ZITIERTER TEXT:
• • • •

Dank der eigenen internationalen Vernetzung will die Deutsche Bank von der wirtschaftlichen Aufholjagd der Hauptstadtregion profitieren. Die Berliner Wirtschaft hat sich von der insgesamt schwachen Wirtschaftsentwicklung Deutschlands abgekoppelt. Die Unternehmen hier wachsen deutlich schneller als im Rest des Landes, die Hauptstadt entwickelt sich zudem zu einem internationalen Gründerzentrum. Hunderte neuer Unternehmen und mehr als 200.000 neue sozialpflichtige Jobs sind in den vergangenen Jahren entstanden. Zehntausende Menschen – und damit potenzielle Bankkunden – ziehen jedes Jahr neu hierher. Tendenz: weiter steigend.

Mehr Verantwortung der Filialen

Um Bestandskunden besser zu betreuen und neue Kunden zu erreichen, führt die Deutsche Bank derzeit die Betreuung von mittelständischen Firmen-, Geschäfts- und Privatkunden unter einem Dach zusammen. „Bislang haben wir kleinere und größere Mittelstandskunden in unterschiedlichen Bereichen geführt. Es ist besser für unsere Kunden und unser Geschäft, wenn wir die Kompetenzen unter einem Dach bündeln“, sagte Gilly. Hatte die Bank das Firmenkundengeschäft in Berlin bislang zentral vom Standort Unter den Linden gesteuert, will sie in einem ersten Schritt drei zusätzliche Beratungszentren für kleine und mittelgroße Firmen schaffen: an der Otto-Suhr-Alle, am Potsdamer Platz und in Zehlendorf.

• • • •

DATENAUSZUG:
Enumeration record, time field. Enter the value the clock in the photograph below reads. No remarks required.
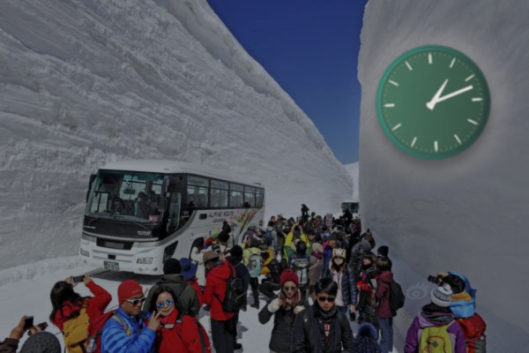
1:12
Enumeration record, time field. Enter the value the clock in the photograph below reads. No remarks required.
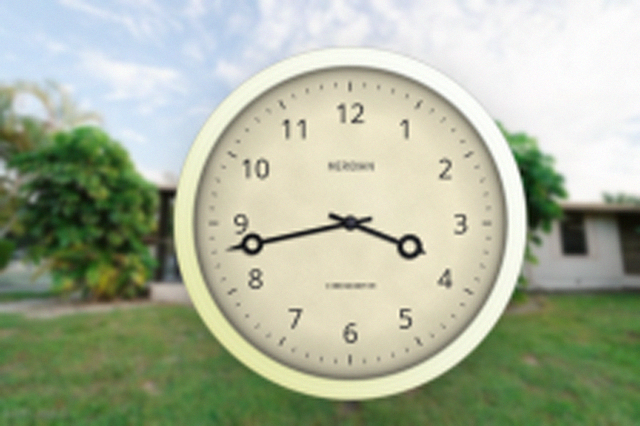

• • • •

Setze den Text über die Pläne der Deutschen Bank in Berlin im Anschluss an seinen letzten Satz fort.

ERGEBNIS:
Durch die Bündelung des Angebots soll zudem mehr Verantwortung aus der Zentrale in die Filialen verlagert werden. „Künftig treffen die Kunden in unseren Beratern und Filialleitern wieder auf Mitarbeiter, die stärker unternehmerisch handeln können“, sagte Gilly. Entscheidungen über Budget, Preise und Kreditkonditionen würden wieder in den Filialen getroffen.

Derzeit betreibt die Deutsche Bank in Berlin 52 eigene Filialen, dazu kommen 38 der Berliner Bank. Das in Berlin betreute Kreditvolumen beträgt geschätzt mehr als 17 Milliarden Euro. Die Einlagen – also die Summe aller Giro- und sonstigen Konten der gut 650.000 Privatkunden – wuchs 2012 um gut zehn Prozent auf fast zwölf Milliarden Euro. Auch in diesem Jahr ist ein zweistelliges Wachstum angepeilt.

Berlin ist fünftgrößter Standort weltweit

Die Zahl der Mitarbeiter in Berlin gibt die Deutsche Bank mit mehr als 4000 an, davon mehr als 1000 in den Filialen. In Berlin betreibt die Bank ihr Zentrum für Risikomanagement und den telefonischen Kundenservice. Die Hauptstadt ist damit der weltweit fünftgrößte Standort der Bank.

Um vom Gründerboom in der Hauptstadt zu profitieren, hat die Bank spezielle Teams aufgestellt, die sich um die international ausgerichtete Hightech-Gründerszene kümmern. Dabei interessiert sich die Deutsche Bank vor allem für die Gründungen im Tech-, Medizin- und E-Commerce-Bereich, deren Geschäftsmodelle international ausgerichtet sind (traditionelle Gründungen werden von der Berliner Bank betreut). Im Fokus der Bank steht dabei die frühe Anbindung der Unternehmen an das Geldhaus. Internet-Gründungen können innerhalb von wenigen Monaten drastische Umsatzsprünge machen. Und da möchte die Deutsche Bank von Anfang an dabei sein.

Zudem wolle man dabei helfen, Netzwerke auch zu privaten Investoren zu spinnen, sagte Anke Sahlén, die Sprecherin der Geschäftsleitung Berlin. Sie verantwortet als Leiterin Asset und Wealth Management das Geschäft mit reichen Privatkunden in Ostdeutschland. Und bei denen wächst die Nachfrage nach Beteiligungen an jungen Unternehmen.